[Data under study — start]

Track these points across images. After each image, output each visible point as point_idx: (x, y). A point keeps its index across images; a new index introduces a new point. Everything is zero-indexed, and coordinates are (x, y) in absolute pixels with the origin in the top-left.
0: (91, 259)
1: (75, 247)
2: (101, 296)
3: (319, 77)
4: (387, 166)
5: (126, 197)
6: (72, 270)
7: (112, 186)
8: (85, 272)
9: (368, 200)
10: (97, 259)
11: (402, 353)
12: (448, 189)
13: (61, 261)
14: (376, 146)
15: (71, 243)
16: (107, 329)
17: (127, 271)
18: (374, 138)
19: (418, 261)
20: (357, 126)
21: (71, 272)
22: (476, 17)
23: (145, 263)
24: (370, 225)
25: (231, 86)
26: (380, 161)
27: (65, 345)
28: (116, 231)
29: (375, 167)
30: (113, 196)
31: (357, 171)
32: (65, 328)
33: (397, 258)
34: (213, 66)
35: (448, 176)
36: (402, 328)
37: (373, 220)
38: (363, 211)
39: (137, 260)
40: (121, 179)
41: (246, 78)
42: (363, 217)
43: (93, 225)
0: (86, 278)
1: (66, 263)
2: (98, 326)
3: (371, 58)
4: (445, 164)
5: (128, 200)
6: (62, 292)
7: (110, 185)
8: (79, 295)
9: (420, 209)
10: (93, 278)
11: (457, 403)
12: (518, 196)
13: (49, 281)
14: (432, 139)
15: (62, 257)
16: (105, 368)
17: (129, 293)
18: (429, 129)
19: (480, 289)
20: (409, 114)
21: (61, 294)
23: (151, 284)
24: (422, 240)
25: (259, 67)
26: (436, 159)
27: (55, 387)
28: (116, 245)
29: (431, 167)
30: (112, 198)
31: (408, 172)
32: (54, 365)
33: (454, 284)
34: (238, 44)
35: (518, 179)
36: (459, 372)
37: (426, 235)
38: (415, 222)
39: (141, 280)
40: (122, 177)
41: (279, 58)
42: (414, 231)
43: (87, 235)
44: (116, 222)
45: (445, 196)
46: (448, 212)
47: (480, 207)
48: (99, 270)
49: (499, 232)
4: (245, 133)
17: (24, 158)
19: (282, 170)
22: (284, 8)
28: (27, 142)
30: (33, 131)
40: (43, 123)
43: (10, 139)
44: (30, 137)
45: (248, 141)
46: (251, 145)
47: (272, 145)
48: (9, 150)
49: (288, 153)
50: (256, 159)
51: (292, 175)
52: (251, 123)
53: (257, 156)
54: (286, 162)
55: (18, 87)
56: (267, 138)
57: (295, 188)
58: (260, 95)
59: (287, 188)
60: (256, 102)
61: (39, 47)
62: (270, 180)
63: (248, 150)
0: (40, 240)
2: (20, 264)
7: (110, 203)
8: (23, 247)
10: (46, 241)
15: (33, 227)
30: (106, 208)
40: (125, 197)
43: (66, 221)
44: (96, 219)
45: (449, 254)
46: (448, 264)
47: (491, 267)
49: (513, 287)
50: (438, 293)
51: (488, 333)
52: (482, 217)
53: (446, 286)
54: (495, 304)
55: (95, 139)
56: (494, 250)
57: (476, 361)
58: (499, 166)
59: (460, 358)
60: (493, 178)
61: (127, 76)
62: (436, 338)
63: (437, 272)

[Data under study — finish]
[Data under study — start]

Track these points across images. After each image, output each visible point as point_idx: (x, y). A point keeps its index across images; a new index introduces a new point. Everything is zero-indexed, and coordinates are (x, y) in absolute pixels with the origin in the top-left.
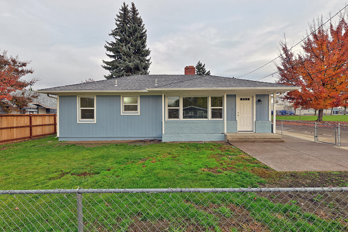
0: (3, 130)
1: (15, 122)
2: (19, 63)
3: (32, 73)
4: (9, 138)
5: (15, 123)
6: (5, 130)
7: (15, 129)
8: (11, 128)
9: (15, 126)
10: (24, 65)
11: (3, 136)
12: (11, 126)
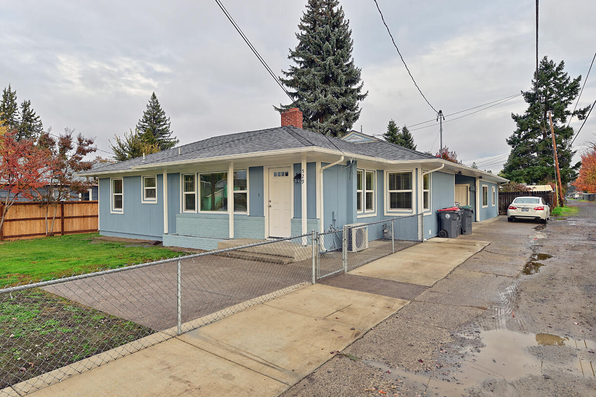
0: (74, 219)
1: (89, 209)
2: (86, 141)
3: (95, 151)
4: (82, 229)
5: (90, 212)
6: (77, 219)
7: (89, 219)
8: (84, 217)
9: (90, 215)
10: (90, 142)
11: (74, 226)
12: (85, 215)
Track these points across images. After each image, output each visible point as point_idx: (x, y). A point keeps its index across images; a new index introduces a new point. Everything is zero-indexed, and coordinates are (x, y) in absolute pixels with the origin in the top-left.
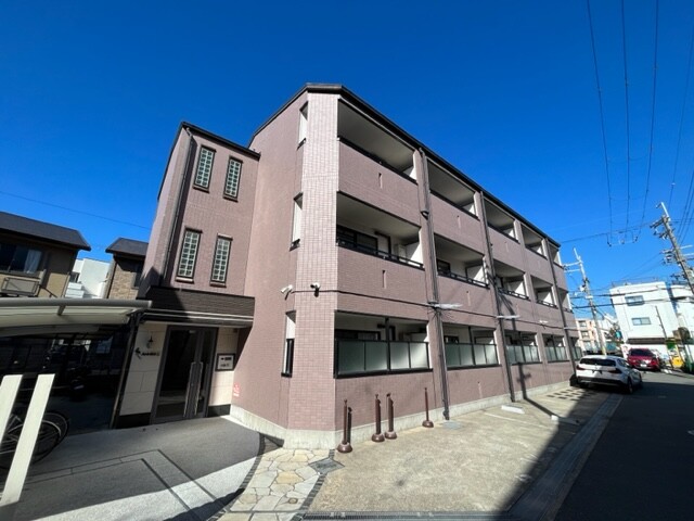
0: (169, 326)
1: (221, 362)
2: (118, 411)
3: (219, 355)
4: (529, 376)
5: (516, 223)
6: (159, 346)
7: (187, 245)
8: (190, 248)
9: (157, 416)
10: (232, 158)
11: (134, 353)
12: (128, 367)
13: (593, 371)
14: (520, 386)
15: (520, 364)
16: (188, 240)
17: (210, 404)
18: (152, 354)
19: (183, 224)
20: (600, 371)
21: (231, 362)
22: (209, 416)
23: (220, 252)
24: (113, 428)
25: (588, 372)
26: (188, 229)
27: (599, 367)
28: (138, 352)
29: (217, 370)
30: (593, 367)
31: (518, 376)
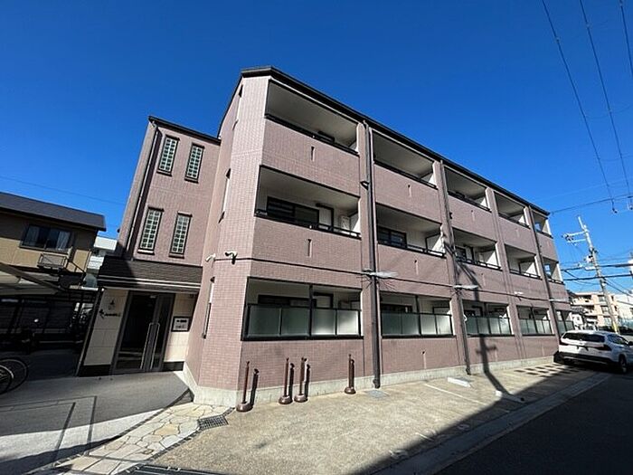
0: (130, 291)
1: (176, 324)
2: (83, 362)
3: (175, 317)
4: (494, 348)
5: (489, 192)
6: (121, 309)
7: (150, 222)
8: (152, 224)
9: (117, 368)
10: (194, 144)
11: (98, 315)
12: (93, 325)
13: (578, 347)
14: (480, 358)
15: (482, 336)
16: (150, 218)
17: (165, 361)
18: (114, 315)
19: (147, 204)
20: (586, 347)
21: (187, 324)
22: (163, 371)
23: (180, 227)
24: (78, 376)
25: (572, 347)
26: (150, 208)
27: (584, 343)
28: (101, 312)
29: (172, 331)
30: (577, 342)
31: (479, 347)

[Data under study — finish]

Exercise >>
Please output exactly the lines between the one holding "14: (376, 146)" and the one holding "57: (295, 188)" in the records above, inclusive, and nothing more.

Task output >>
14: (376, 146)
15: (71, 243)
16: (107, 329)
17: (127, 271)
18: (374, 138)
19: (418, 261)
20: (357, 126)
21: (71, 272)
22: (476, 17)
23: (145, 263)
24: (370, 225)
25: (231, 86)
26: (380, 161)
27: (65, 345)
28: (116, 231)
29: (375, 167)
30: (113, 196)
31: (357, 171)
32: (65, 328)
33: (397, 258)
34: (213, 66)
35: (448, 176)
36: (402, 328)
37: (373, 220)
38: (363, 211)
39: (137, 260)
40: (121, 179)
41: (246, 78)
42: (363, 217)
43: (93, 225)
0: (86, 278)
1: (66, 263)
2: (98, 326)
3: (371, 58)
4: (445, 164)
5: (128, 200)
6: (62, 292)
7: (110, 185)
8: (79, 295)
9: (420, 209)
10: (93, 278)
11: (457, 403)
12: (518, 196)
13: (49, 281)
14: (432, 139)
15: (62, 257)
16: (105, 368)
17: (129, 293)
18: (429, 129)
19: (480, 289)
20: (409, 114)
21: (61, 294)
23: (151, 284)
24: (422, 240)
25: (259, 67)
26: (436, 159)
27: (55, 387)
28: (116, 245)
29: (431, 167)
30: (112, 198)
31: (408, 172)
32: (54, 365)
33: (454, 284)
34: (238, 44)
35: (518, 179)
36: (459, 372)
37: (426, 235)
38: (415, 222)
39: (141, 280)
40: (122, 177)
41: (279, 58)
42: (414, 231)
43: (87, 235)
44: (116, 222)
45: (445, 196)
46: (448, 212)
47: (480, 207)
48: (99, 270)
49: (499, 232)
4: (245, 133)
17: (24, 158)
19: (282, 170)
22: (284, 8)
28: (27, 142)
30: (33, 131)
40: (43, 123)
43: (10, 139)
44: (30, 137)
45: (248, 141)
46: (251, 145)
47: (272, 145)
48: (9, 150)
49: (288, 153)
50: (256, 159)
51: (292, 175)
52: (251, 123)
53: (257, 156)
54: (286, 162)
55: (18, 87)
56: (267, 138)
57: (295, 188)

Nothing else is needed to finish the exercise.